On one side you have the content makers, the forces of Hollywood, aiming to stamp out piracy at any cost. The argument is that they simply want people to pay for the content they consume; to do otherwise is to cheat content creators and damage the long-term prospects of the entertainment industry.
On the other, you have internet activists and consumer groups arguing that piracy is a product of an overly-controlled market. They loathe a scenario where global content prices are far from transparent, and where content companies can and play god with internet and pinpoint the exact terms of content consumption.
Both sides have fair points. Both have a do or die argument. But perhaps the best solution lies somewhere in the middle. Let’s introduce some shade of grey into this issue.
For starters, we know that piracy is not all bad for the content industry. What they lose in immediate revenue they gain in exposure and brand awareness. This video on why piracy actually benefitted the smash TV series Game of Thrones is perhaps one of the best explainers we’ve seen of this idea.
Australian consumer group CHOICE also touched in this point with a recent survey. It suggested that those who pirate also eventually pay for content, essentially trying to debunk the idea that all illegal downloaders are also freeloaders.
On the flipside, we know that the content industry cannot survive if piracy becomes the norm. Indeed, content would suffer for it. Content producers are already turning more and more towards brand placement advertising and merchandising to bolster revenues – though it is unknown as to whether this is a response to online piracy or an attempt to reap more profit from their existing product.
We also know that it’s difficult to charge the same amount for content across the globe. A global $AUD1 price point per TV show episode may seem fair here, but may outprice others elsewhere. Simply put, from a business standpoint, developed countries have to pay more so that developing countries can afford to pay less. From a corporate perspective, content exposure to new emerging markets trumps the need for price parity. Though, that doesn’t excuse vastly varying price points between developed nations, but it goes some way in explaining why this may be the case.

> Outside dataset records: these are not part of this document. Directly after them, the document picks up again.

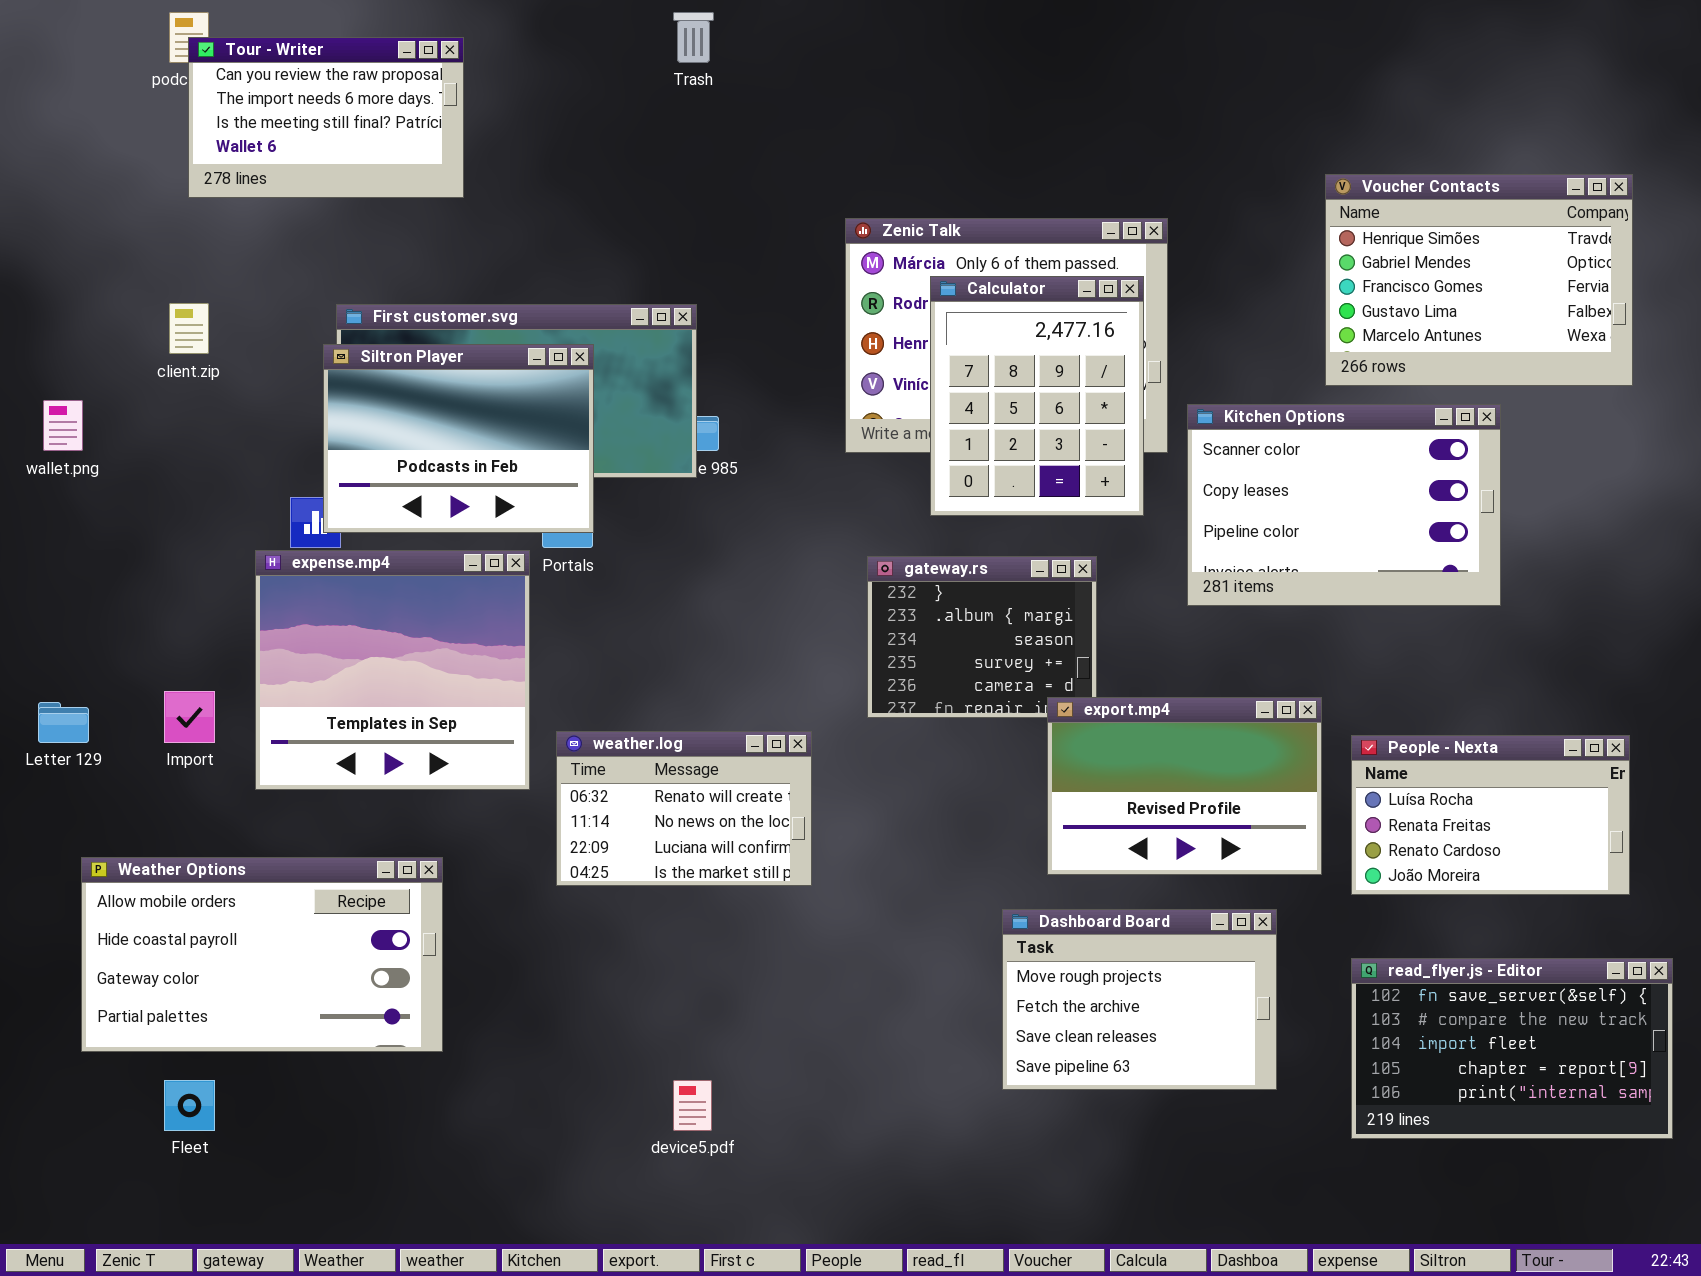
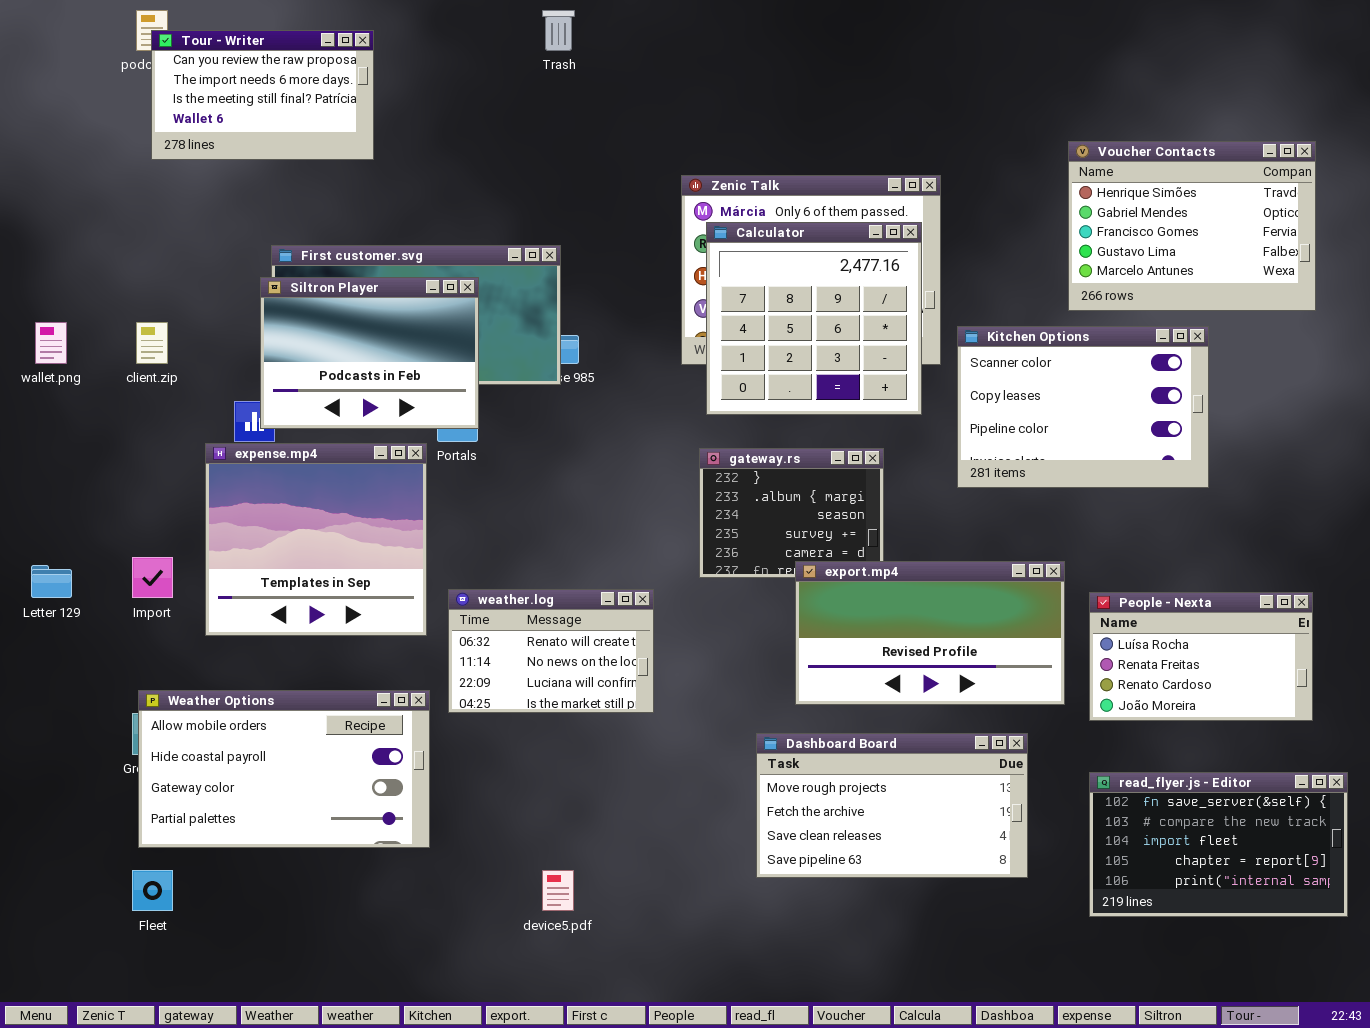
Calculator: [930,276,1144,516] -> [706,222,922,415], resized
client.zip: [169,303,209,354] -> [136,322,168,364], moved
export.mp4: [1047,697,1322,875] -> [795,561,1065,705], resized
Weather Options: [81,857,443,1052] -> [138,690,430,848], moved
Dashboard Board: [1002,909,1277,1090] -> [756,733,1028,878], resized

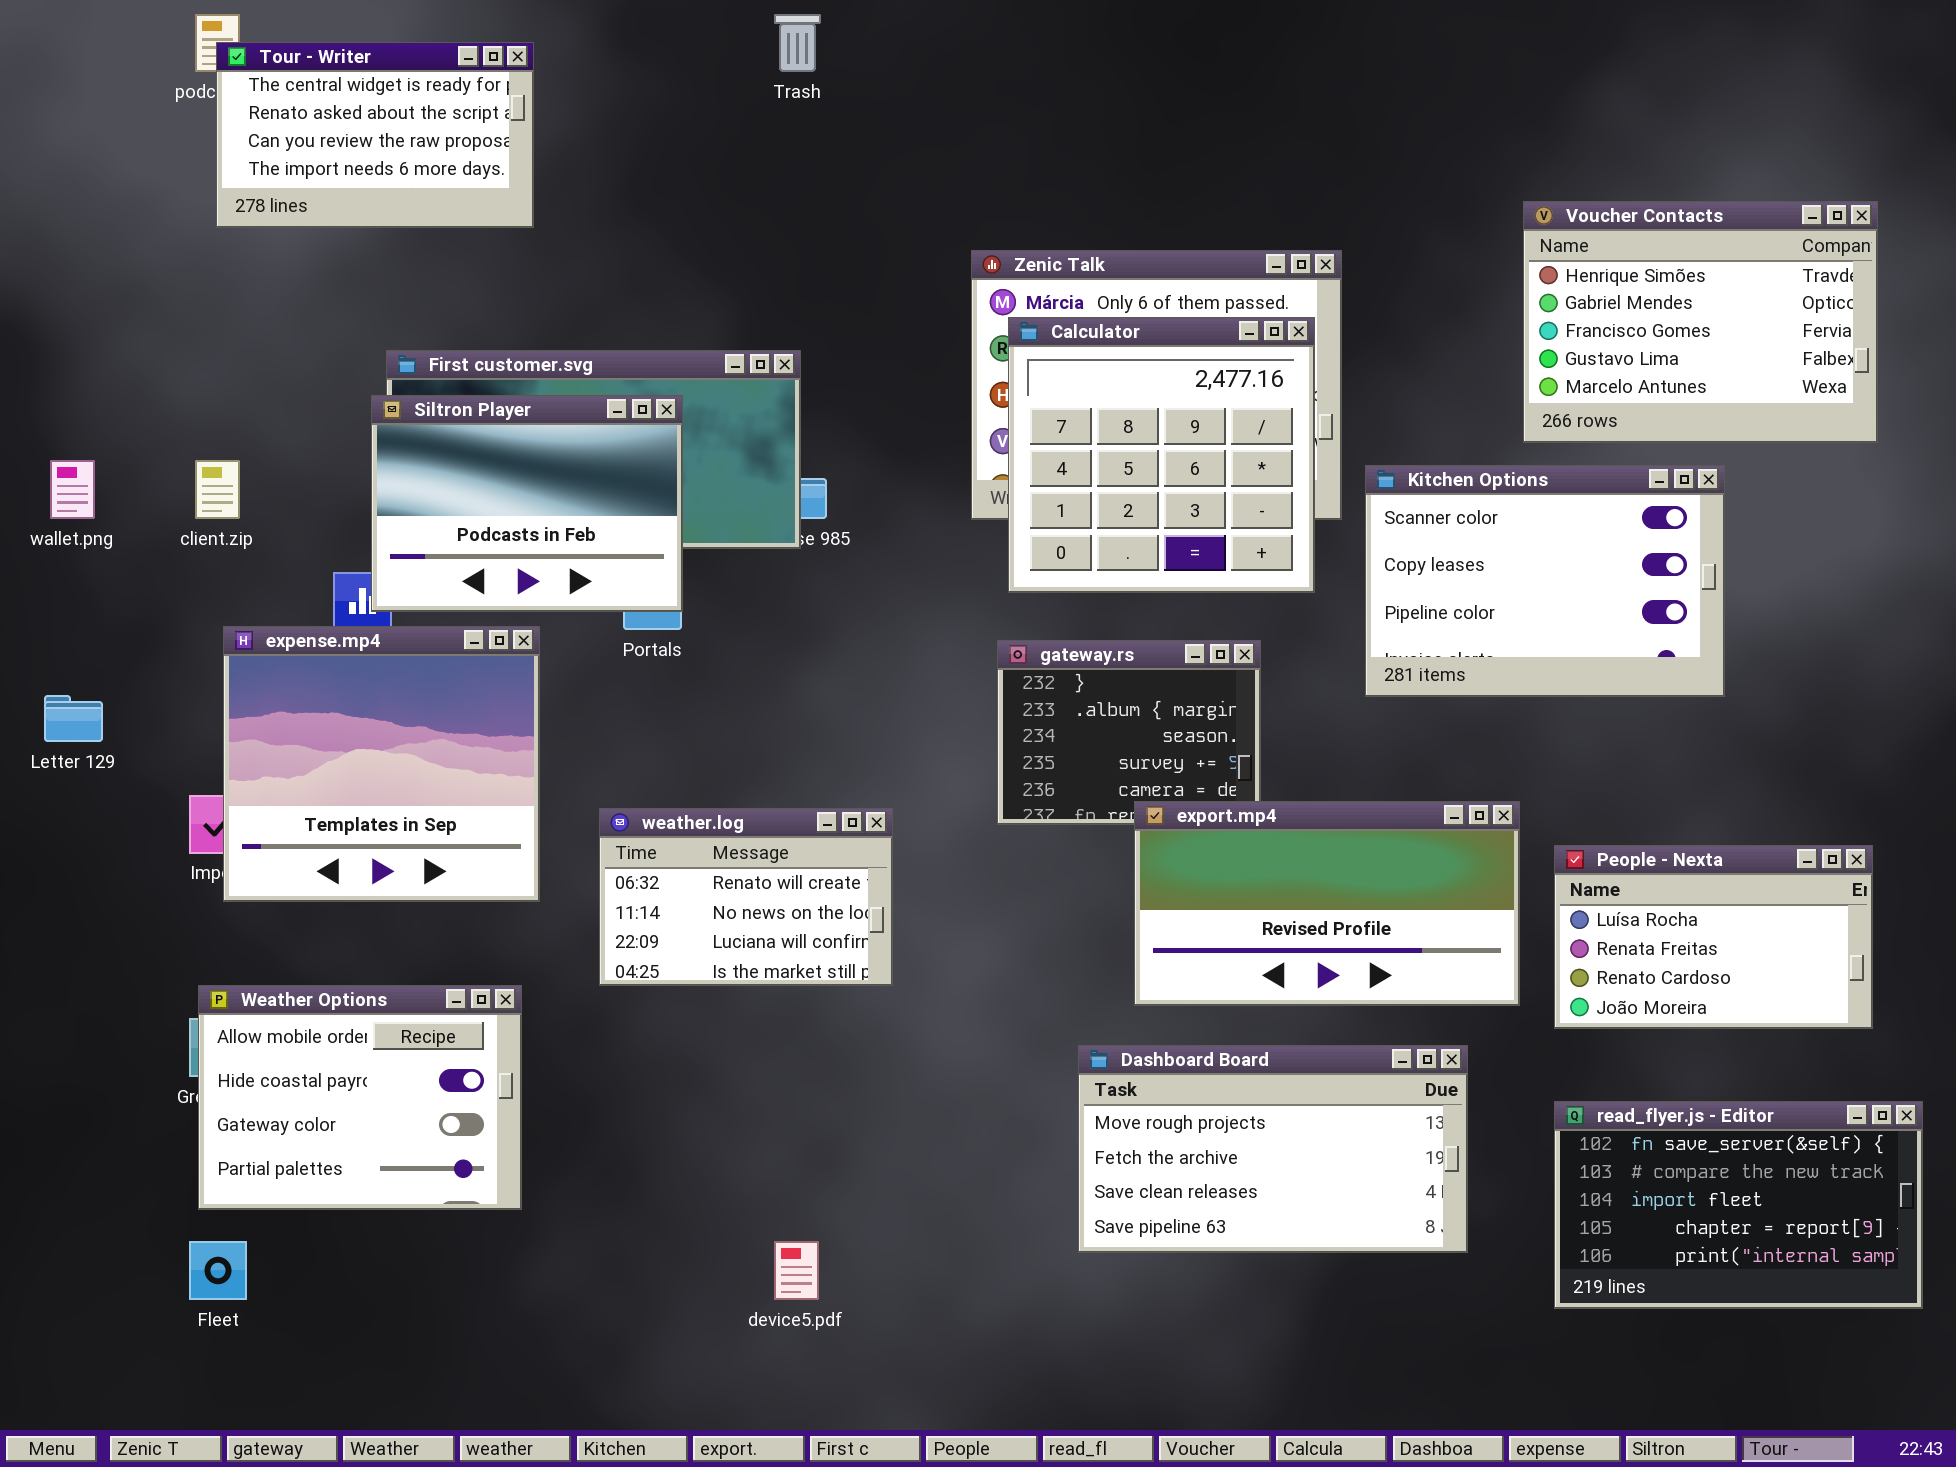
Tour - Writer: [151,30,374,160] -> [216,42,534,228], scrolled up 2 rows
expense.mp4: [205,443,427,636] -> [223,626,540,902], moved
Letter 129: [31,565,72,598] -> [44,695,103,742], moved
weather.log: [448,589,654,713] -> [599,808,893,986], moved
Weather Options: [138,690,430,848] -> [198,985,522,1210], resized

Content makers also understand that they need to do a better job of catering to a global demand for their work. In most consumers’ eyes airing a show a month or two after its debut overseas is not good enough, and is a key driver for piracy and anti-geoblocking tactics. The existing business framework geared towards selling licenses and rights for TV shows and movies by region makes this difficult. Digital distribution is disrupting this framework, but change is glacial albeit paramount for the future of the sector. If anything the rise of streaming services and ongoing trend towards piracy are actually helping push the evolution of this side of the business.
So where does this all leave us? In an uncomfortable place with no right answer to the copyright and piracy debacle, just a whole lot of convincing arguments.
Completely abolishing piracy will end up limiting the reach and demand for Hollywood’s shows and its accompanying merchandise. On the other hand, to let piracy go mainstream will crush content makers before they have a chance to fully recover from disruption and continue to produce high quality shows.
For the moment, the best we can hope for is what we’ve already got: a balancing act where piracy exists but it doesn’t overtake mainstream consumption. They will never say this publicly, but it could be argued that the real goal of the content industry isn’t to kill the piracy trend, but rather to wound it, and in turn buy time to adapt to a changing digital landscape.